There’s a good chance you don’t need me or anyone else to spell out the horrors of Alzheimer’s any more than you need me or anyone else to spell out Pat’s accolades as a basketball coach. There’s a good chance you have a name and a face and a person. Someone you know far better and love far more personally than Coach Summitt, someone who has heard that word and walked that path.
Alzheimer’s is one of the least sensible realities of our lives. The family asks for prayer, and many of us will join them there. Prayer and Alzheimer’s walk a winding road together in my experience. What should you pray for? What do you pray for? When does it change?
Prayer, itself not always rooted in the sensible, is at an entry level about opening yourself up to the idea that there’s something more than you, than me. Through all the ways Alzheimer’s can take that sense of self and even that sense of something more, there is a fragile unity in prayer for those who offer on that someone’s behalf. Far below the surface of any hashtag and far short of many answers, when offered prayer can still unify even when we are most uncertain. A small light in the dark. A quiet hope for things beyond us.
Mixed in with that hope is opportunity. Opportunity not just to pray, but to be a people in service to that something more.

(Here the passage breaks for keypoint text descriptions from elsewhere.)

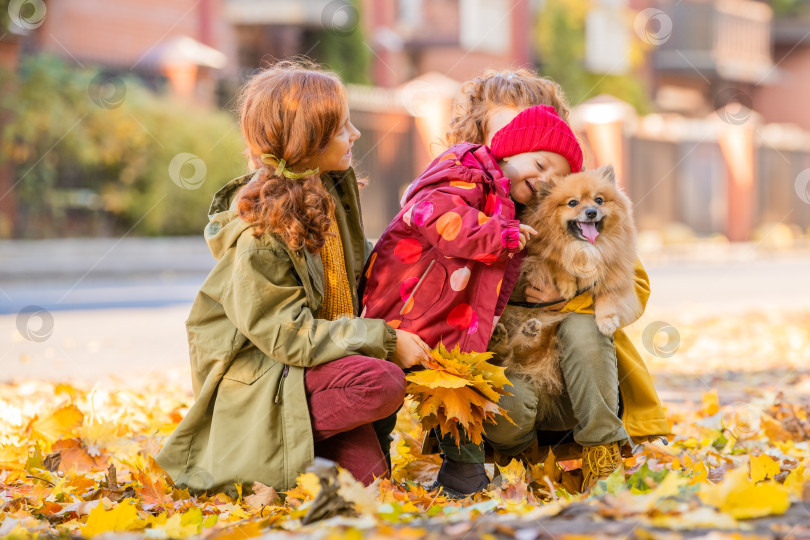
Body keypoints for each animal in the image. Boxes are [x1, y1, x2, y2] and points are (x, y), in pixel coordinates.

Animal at [490, 167, 640, 402]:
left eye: (599, 200)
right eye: (572, 203)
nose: (591, 212)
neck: (585, 249)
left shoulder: (617, 275)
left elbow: (609, 295)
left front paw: (606, 321)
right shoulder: (537, 256)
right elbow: (556, 262)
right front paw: (567, 282)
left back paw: (523, 334)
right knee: (499, 358)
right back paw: (500, 338)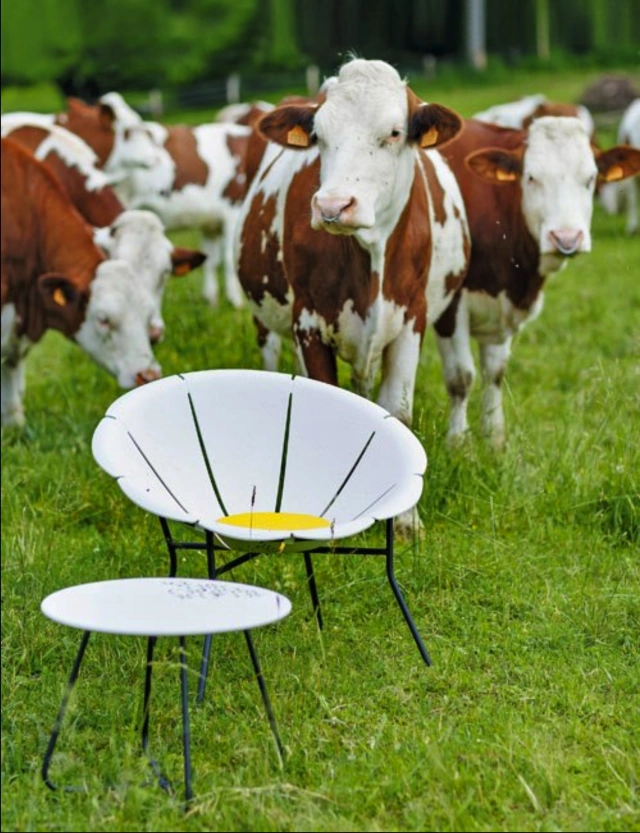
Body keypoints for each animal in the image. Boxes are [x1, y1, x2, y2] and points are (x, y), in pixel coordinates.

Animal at [235, 58, 470, 438]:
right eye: (318, 136)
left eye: (394, 132)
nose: (332, 205)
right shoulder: (307, 319)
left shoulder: (411, 316)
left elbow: (396, 411)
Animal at [433, 116, 640, 447]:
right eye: (531, 177)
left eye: (590, 178)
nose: (567, 239)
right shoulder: (449, 304)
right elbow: (460, 377)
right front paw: (457, 443)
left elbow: (495, 372)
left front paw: (494, 440)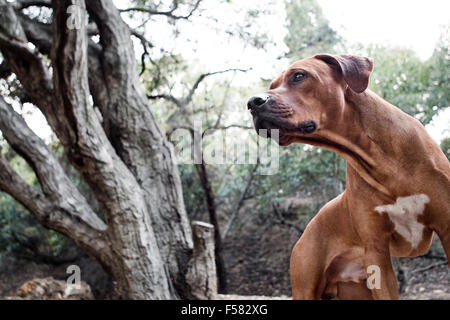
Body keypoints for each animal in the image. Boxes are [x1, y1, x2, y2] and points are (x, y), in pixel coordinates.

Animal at [248, 53, 448, 298]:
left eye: (298, 76)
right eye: (272, 86)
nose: (252, 103)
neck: (381, 157)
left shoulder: (446, 228)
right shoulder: (376, 251)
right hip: (307, 286)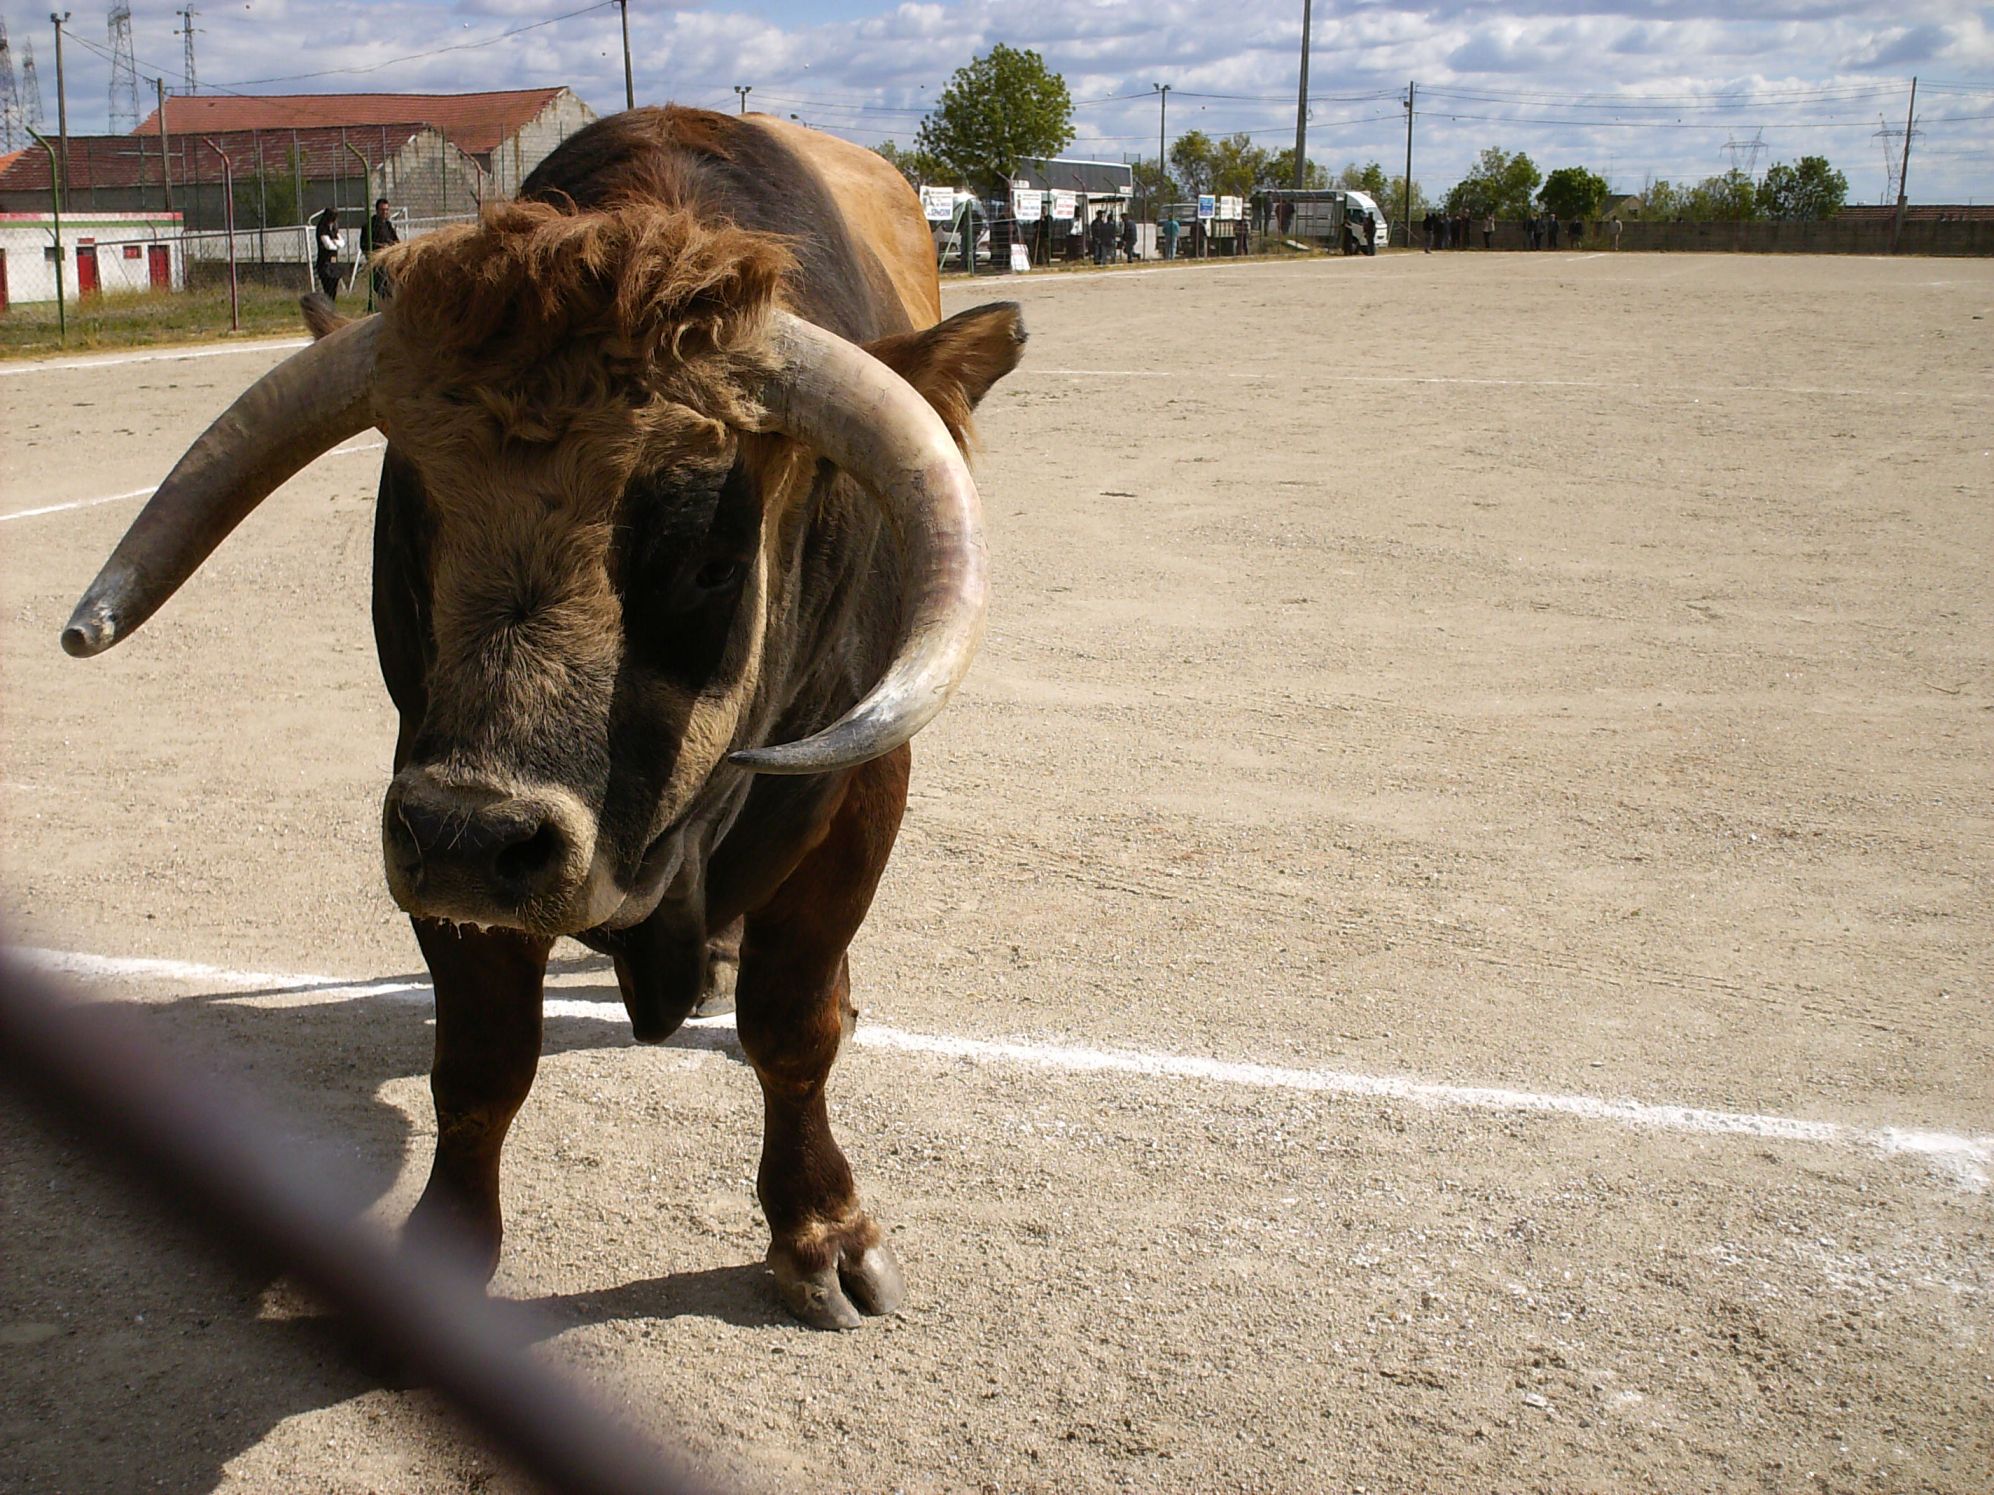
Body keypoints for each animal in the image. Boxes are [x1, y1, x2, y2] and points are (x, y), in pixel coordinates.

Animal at [60, 107, 1027, 1330]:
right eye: (414, 520)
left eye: (711, 556)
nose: (475, 835)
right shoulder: (426, 820)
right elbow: (480, 1059)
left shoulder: (858, 796)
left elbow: (792, 1025)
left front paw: (821, 1229)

Pat Summitt’s foundation is as straightforward as its namesake: Find a cure. They use words like eradicate, which I think Pat would appreciate. Under her watch you didn’t wear the words Lady Vols with the intent to do anything other than by God win. With her final recruits now graduated just like all the others, a new generation gets the opportunity to continue her legacy.
Through this fight, that legacy has the opportunity to spread far beyond basketball and the lives of East Tennesseans. We offer our prayers because we love her from a distance, and because those who love her up close walk through days none of us would choose. We are a tribe of Volunteers. We may volunteer our hearts to pray for peace where peace is needed. Strength where strength is needed. Mercy, comfort, and hope in kind.
We also have the opportunity to volunteer our efforts to find a cure. You can donate to the Pat Summitt Foundation here. You probably also don’t have to go far to find a place where you can volunteer your time, to be in relationship with those who may have lost their own sense of the word and those who walk alongside them precisely because they have not.
And in this, we volunteer for the everyday opportunity to love each other well. To value every breath we’re given with the people we cherish. To live thankful. I believe the truth we open ourselves up to in prayer is best expressed in and through the people we love.
We love Pat. We pray for those who love her even more. And we hope for and seek a day when Alzheimer’s is forgotten, and the memories we create can come to life for all of us once more.